**Problem 1**
Do the following statements agree with the head trauma flashcards? Answer yes or no for each, and quote the words from the flashcards that decide it: (a) Concussion is listed as a diffuse type of primary head trauma. (b) A coup contusion is damage on the side opposite the injury. (c) Irritability is given as an emotional feature of post concussion syndrome.
**Problem 2**
In the head trauma flashcards, which two structures are damaged in diffuse axonal injury?
**Problem 3**
Carry the head trauma flashcards forward from the last card shown, keeping the same question-and-answer format.

Head Trauma And Acute Intracranial Events Flashcards
(22 cards)
What are the two types of primary head trauma?
Focal and diffuse
Focal- haematoma- extradural, subdural, intracerebral. Contusion- coup/ contracoup.
Diffuse- concussion, diffuse axonal injury.
What is a cerebral contusion?
Bruising of brain where blood mixes with cortical tissue due to microhaemorrhages and small vessel leaks.
What is the pathophysiology of a cerebral contusion?
Trauma —> microhaemorrhages—> cerebral contusin—> cerebral oedema—> raised ICP—> coma
What is the difference between a coup and contracoup cerebral contusion?
Coup= damage caused at site of injury
Contra coup= damage caused at opposite side to injury due to bouncing of brain in skull
What is concussion?
Head injury with temporary loss of brain function
What is the pathophysiology of concussion?
Trauma—> stretching and injury to axons—> impaired neurotransmission, loss of ion regulation, reduction in cerebral blood flow= temporary brain dysfunction.
What is post concussion syndrome?
Difficulty in thinking clearly and concentrating
Physical- headache, nausea, vomiting, balance problems
Emotional- irritability, sadness, nervousness
Sleep disturbance sleeping more or less than usual
What is diffuse axonal injury?
Shearing of interface between grey and white matter following traumatic acceleration/ decceleration or rotational injuries to brain. This damages intracerebral axons and dendritic connections
What are the clinical signs of basilar skull fracture?

**Raw data**
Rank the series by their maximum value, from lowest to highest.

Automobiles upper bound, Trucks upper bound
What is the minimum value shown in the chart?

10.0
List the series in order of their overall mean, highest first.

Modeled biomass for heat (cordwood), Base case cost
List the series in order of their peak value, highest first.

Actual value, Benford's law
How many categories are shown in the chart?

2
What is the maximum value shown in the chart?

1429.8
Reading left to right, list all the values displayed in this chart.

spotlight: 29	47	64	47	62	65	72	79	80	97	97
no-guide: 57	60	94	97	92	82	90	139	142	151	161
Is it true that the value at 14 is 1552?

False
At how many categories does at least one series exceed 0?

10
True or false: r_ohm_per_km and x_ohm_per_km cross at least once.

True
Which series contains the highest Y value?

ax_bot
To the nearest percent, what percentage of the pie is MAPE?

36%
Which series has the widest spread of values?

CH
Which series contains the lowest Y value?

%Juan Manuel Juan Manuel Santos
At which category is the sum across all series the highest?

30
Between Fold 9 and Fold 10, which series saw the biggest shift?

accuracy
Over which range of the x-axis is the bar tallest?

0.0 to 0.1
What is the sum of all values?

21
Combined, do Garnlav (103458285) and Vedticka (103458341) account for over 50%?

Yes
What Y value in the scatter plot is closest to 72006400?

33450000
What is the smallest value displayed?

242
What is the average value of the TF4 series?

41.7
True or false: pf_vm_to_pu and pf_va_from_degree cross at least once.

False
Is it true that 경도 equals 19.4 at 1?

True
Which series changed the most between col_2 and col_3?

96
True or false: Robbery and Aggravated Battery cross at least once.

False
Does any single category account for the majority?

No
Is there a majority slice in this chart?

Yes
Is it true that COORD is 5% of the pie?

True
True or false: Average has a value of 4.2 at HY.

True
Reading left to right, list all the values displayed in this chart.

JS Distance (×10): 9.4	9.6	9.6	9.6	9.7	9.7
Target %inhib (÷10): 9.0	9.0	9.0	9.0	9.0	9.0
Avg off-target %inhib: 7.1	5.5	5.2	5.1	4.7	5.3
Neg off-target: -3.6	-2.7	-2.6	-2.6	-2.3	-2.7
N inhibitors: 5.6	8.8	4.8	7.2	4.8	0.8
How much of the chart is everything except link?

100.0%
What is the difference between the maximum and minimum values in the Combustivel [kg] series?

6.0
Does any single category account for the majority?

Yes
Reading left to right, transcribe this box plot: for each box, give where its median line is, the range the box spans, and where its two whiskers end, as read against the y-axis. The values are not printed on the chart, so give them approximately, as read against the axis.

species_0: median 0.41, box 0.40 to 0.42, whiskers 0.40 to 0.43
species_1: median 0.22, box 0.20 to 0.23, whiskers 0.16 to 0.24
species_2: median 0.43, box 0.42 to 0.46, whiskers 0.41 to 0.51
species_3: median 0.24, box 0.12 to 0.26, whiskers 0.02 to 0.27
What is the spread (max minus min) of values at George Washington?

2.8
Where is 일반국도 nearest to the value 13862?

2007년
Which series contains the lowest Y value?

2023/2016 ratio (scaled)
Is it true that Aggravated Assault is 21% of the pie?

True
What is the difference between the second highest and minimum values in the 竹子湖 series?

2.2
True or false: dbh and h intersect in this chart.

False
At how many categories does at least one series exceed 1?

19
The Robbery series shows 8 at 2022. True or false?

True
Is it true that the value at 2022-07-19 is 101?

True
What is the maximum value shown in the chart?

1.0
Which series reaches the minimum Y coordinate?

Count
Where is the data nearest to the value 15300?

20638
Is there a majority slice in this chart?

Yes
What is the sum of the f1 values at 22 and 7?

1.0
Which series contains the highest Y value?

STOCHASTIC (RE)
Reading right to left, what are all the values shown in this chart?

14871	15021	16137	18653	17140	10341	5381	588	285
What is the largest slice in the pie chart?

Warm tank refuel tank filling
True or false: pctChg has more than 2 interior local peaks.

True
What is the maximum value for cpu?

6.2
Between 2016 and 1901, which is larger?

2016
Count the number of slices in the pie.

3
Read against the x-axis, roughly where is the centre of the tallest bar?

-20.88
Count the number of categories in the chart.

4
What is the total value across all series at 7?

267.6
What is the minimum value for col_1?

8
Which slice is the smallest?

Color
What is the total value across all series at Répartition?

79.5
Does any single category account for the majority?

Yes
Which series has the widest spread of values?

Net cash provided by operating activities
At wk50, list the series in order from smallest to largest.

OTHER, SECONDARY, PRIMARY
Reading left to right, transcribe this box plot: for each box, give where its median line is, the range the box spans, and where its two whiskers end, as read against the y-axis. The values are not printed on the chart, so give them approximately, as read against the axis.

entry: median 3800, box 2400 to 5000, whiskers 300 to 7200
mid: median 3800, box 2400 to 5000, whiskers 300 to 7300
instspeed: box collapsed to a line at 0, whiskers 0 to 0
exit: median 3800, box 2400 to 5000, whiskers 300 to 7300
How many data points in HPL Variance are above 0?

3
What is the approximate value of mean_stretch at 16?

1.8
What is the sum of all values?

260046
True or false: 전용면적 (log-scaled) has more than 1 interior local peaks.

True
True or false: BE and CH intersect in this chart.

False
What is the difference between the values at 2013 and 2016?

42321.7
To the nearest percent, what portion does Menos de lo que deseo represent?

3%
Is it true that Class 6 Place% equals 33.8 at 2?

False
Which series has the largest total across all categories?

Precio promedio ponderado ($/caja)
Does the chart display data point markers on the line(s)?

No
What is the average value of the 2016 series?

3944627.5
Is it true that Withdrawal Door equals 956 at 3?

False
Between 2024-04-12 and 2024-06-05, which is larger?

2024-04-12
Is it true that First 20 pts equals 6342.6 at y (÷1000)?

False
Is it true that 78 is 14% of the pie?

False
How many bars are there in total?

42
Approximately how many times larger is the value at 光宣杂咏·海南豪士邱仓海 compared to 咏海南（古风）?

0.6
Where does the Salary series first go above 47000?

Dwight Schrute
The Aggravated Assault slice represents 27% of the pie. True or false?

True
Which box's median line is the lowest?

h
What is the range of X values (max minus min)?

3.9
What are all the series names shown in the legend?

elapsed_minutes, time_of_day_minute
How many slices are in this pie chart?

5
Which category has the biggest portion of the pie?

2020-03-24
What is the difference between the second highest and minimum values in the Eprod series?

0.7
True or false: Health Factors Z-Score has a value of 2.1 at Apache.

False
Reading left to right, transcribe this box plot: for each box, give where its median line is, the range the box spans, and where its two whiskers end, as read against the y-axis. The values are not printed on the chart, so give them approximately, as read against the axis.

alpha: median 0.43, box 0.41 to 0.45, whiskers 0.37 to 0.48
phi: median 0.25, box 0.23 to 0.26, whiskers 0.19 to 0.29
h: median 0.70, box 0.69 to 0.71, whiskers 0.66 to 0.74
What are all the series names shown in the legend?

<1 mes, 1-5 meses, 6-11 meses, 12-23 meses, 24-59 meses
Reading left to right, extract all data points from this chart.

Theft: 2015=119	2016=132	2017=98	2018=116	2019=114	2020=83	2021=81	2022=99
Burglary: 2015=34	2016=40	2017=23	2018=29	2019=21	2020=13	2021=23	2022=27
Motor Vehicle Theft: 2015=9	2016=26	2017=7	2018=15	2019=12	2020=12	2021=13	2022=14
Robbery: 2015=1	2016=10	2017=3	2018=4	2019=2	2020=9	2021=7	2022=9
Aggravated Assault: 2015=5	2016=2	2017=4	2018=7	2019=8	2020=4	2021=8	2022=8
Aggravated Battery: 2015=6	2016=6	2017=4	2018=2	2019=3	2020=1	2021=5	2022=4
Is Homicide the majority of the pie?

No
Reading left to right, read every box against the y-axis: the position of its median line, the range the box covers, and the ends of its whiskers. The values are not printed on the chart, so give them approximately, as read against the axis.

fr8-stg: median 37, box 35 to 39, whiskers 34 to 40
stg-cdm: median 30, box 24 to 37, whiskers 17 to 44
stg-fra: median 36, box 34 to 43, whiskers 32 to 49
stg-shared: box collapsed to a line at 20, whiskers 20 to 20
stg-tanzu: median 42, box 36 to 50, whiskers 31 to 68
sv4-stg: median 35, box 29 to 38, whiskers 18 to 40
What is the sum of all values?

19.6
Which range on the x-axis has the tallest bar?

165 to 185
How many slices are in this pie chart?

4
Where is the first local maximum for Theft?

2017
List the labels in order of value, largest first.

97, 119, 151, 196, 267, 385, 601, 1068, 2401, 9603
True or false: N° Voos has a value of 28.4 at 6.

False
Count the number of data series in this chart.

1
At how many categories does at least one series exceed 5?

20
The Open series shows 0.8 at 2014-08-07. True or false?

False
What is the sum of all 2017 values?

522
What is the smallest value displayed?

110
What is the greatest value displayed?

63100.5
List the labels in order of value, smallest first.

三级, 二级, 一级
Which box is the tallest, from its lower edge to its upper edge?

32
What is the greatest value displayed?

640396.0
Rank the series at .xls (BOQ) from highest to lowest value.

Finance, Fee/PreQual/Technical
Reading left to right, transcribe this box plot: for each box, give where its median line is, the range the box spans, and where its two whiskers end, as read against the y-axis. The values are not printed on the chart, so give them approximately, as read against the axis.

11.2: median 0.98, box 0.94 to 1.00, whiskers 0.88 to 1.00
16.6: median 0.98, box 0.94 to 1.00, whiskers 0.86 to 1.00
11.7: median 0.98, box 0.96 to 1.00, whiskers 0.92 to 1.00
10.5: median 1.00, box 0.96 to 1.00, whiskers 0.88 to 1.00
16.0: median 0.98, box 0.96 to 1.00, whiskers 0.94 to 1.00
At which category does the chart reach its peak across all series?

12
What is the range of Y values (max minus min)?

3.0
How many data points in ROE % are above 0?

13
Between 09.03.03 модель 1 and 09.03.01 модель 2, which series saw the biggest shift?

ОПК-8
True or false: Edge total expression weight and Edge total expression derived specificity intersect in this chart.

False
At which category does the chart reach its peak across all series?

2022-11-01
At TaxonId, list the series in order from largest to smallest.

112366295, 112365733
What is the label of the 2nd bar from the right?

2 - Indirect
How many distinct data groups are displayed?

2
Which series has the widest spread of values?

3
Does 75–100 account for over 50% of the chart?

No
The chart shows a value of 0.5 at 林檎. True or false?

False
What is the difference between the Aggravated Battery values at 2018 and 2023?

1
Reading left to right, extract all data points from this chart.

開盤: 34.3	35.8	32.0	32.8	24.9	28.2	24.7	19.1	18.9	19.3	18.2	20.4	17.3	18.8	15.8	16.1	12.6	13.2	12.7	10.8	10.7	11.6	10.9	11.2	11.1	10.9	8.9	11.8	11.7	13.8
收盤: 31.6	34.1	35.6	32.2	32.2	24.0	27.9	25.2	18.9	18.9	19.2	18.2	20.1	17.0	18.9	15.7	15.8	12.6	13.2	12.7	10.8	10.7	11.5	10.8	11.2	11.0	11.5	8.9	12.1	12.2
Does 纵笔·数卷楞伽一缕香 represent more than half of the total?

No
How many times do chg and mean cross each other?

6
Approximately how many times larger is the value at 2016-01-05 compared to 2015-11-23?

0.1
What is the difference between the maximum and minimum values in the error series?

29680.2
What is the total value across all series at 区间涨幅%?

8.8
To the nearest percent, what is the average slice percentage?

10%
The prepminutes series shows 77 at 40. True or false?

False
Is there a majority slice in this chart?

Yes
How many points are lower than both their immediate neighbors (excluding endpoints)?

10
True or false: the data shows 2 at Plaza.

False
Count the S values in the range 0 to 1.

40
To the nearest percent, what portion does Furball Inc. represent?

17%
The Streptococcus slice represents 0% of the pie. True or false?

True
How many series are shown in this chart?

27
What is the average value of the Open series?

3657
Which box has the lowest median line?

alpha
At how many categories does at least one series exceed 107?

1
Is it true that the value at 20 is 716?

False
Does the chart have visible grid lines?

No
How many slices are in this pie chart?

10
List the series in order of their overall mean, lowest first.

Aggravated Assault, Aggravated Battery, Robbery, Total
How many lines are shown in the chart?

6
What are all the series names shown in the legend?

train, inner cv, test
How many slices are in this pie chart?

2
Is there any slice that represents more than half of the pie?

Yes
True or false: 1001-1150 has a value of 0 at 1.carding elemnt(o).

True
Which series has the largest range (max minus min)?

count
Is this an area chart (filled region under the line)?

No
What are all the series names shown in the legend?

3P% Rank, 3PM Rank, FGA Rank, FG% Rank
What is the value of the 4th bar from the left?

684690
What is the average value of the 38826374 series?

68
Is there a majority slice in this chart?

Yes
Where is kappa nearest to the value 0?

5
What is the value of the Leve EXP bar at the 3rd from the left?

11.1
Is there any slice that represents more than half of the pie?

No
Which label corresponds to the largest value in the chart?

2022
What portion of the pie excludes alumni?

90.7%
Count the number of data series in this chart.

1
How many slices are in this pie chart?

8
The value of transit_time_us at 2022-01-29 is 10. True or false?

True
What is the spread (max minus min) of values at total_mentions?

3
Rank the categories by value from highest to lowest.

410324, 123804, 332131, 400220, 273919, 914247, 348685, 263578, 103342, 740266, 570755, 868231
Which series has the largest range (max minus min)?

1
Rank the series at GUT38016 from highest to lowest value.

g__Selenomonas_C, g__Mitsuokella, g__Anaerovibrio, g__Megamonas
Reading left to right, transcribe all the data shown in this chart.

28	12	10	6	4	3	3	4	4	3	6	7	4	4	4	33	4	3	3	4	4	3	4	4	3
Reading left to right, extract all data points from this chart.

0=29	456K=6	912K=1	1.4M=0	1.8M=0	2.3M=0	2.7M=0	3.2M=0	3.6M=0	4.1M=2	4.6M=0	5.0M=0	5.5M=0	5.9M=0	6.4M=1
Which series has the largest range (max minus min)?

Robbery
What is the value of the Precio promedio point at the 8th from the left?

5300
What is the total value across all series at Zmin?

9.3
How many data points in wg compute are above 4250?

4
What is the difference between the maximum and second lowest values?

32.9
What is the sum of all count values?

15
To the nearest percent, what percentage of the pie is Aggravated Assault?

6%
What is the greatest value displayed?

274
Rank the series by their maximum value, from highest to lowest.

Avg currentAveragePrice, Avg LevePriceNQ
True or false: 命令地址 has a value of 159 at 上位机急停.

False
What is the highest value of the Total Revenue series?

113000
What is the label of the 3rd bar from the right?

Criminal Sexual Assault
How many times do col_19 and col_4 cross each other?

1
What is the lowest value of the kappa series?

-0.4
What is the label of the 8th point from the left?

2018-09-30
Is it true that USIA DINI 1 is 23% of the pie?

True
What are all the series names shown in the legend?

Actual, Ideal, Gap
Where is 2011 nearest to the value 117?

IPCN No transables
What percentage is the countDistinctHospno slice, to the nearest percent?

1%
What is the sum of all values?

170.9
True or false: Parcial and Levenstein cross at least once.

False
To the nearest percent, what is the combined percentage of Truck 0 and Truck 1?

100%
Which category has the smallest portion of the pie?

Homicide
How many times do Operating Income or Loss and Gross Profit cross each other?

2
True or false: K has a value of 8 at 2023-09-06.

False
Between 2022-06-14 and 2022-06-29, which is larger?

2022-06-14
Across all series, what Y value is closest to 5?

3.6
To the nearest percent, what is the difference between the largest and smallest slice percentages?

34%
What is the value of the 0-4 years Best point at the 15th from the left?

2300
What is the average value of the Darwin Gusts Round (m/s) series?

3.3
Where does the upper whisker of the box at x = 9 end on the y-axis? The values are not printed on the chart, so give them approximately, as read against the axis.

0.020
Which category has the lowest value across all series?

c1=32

**Exercise output 1**
(a) Yes: "Diffuse- concussion, diffuse axonal injury."
(b) No: "Coup= damage caused at site of injury"
(c) Yes: "Emotional- irritability, sadness, nervousness"

**Exercise output 2**
Intracerebral axons and dendritic connections.

**Exercise output 3**
Raccoon eyes CSF rhinorrhea CSF otorrhea Battle sign Haemotympanum Haematoma.
What are the urgent CT head criteria?
Consciousness- GCS < 13 at any point
GCS < 14 , 2 hours after injury.
Neurological abnormality eg focal neurological deficit, seizure or LOC with age>65, coagulopathy, mechanism of injury, antegrade amnesia
Suspected skull fracture
Discrete episodes of vomiting
What is the management of extra dural haemorrhage?
If small- can be observed and managed conservatively with neurological follow up.
If large- needs craniotomy and clot evacuation.
What are the complications of extra dural haemorrhage?
Permanent brain damage Coma Seizures Weakness Pseudoaneurysm Arteriovenous fistula.
In what situation is acute sub dural haemorrhage most common?
In head trauma.
In what situations is subacute or chronic sub dural haemorrhage common?
In elderly with vague or absent history of head trauma.
How do acute bleeds appear on CT head?
Hyper dense i.e brighter than brain tissue
How do chronic bleeds appear on CT head?
Darker than brain tissue.
Where does blood collect in subarachnoid haemorrhage?
Between arachnoid and pia mater
How do patients with sub arachnoid haemorrhage commonly present?
Sudden onset thunderclap headache
Meningism N+V Fever Focal neurological deficits LOC
What factors can increase the risk of a berry aneursym?
Family history of them
Hypertension
Heavy alcohol consumption
Abnormal connective tissue disorders eg autosomal dominant polycystic kidney disease, ehlors danlos, neurofibromatosis, marfans disease.
Where do berry aneurysms most frequently occur?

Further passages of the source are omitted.